Karya ini diterbitkan atas izin NovelToon Hany Honey, isi konten hanyalah pandangan pribadi pembuatnya, tidak mewakili NovelToon sendiri
Chapter 28
Vi belum ingin berpindah ke bagian lainnya, ia masih suka dengan dua gundukan sintal yang ada di depan matanya, kencang, besar, dan menantang bagi Vi. Ia terus memainkan manik kecil yang sudah mencuat, keras, seakan menantang Vi.
“Pelan, Mas ....” Rintih Ardini bersamaan dengan desah napas Ardini yang semakin sulit untuk ditahan lagi.
Meski secara jelas Vi mendengar permintaan Ardini, nyatanya Vi tidak menanggapi hal itu. Karena rintihan Ardini bagai energi tambahan untuk Vi. Desah napas Ardini bagai vitamin penyemangat Vi yang berkobar semakin tinggi.

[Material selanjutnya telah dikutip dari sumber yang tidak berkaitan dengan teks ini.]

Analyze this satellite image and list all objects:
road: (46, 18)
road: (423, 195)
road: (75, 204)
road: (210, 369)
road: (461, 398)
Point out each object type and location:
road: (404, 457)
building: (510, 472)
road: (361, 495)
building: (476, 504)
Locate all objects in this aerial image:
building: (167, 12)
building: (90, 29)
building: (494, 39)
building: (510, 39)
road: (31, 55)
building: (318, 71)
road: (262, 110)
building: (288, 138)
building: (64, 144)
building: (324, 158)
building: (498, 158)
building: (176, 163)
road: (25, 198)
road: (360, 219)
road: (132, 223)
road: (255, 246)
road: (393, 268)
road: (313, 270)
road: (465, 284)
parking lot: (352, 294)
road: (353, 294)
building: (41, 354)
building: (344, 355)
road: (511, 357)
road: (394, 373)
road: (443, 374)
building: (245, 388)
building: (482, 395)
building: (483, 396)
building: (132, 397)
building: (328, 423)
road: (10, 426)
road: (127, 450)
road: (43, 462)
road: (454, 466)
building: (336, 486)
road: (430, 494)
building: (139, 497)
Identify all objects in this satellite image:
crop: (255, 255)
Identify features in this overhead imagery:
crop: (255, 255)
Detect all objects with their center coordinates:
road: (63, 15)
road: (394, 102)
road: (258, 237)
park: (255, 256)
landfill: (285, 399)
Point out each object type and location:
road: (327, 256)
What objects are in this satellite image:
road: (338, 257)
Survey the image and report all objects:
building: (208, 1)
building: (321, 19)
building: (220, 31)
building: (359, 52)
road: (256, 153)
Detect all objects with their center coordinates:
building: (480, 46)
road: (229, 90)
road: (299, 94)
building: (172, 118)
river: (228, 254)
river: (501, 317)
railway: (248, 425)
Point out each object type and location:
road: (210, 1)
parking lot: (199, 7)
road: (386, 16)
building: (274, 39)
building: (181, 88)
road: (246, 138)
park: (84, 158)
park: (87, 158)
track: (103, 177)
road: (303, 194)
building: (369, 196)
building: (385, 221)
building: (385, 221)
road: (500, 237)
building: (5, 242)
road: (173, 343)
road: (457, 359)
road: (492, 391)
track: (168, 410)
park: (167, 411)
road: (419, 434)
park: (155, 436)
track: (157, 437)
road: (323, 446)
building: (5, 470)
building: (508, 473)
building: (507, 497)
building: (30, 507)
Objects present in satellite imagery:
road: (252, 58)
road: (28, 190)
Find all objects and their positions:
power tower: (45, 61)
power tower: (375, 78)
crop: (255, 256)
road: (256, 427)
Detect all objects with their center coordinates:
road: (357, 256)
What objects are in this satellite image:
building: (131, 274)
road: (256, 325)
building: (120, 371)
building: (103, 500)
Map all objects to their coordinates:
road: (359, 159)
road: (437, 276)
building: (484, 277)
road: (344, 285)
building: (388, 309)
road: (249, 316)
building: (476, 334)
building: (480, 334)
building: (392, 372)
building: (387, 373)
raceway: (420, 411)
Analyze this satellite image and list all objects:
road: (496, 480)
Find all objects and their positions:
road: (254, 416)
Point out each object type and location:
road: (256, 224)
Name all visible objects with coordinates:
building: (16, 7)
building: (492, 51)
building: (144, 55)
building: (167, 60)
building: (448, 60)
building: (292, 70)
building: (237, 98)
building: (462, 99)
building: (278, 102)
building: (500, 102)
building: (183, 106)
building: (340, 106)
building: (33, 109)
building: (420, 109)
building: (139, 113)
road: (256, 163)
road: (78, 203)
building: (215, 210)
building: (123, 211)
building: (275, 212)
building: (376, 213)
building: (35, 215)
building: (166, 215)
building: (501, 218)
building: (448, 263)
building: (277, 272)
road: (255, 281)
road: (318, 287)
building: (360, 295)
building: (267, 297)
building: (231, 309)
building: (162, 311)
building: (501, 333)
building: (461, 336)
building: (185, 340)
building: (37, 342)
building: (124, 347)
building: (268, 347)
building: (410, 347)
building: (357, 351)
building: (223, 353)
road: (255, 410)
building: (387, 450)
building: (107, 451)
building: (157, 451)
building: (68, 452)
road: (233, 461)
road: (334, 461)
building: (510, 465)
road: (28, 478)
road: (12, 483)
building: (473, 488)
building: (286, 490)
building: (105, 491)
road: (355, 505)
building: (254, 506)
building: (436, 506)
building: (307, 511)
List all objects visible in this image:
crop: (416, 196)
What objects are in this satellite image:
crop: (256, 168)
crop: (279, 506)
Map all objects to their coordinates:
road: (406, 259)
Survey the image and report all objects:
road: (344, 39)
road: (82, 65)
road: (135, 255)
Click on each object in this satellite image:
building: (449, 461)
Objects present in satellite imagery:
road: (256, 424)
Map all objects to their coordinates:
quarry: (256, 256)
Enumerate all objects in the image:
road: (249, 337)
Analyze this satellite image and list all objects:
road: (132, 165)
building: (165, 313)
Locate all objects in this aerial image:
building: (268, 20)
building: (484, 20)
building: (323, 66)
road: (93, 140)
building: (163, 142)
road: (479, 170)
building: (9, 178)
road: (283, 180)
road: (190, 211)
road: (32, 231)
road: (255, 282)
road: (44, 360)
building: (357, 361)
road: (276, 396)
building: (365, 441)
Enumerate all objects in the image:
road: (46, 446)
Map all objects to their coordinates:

Vi semakin intens menyesap dalam dua gundukan sintal di dada Ardini, hingga rongga mulutnya terasa penuh, bak bayi yang sedang berusaha keras untuk mendapatkan nutrisi terbaik yang tak tertandingi pada ASI. Vi menggigit gemas sehingga menimbulkan rintihan Ardini yang semakin menjadi. Sedangkan benda kenyal satunya, Vi genggam dengan kuat-kuat, meremasnya berulang kali.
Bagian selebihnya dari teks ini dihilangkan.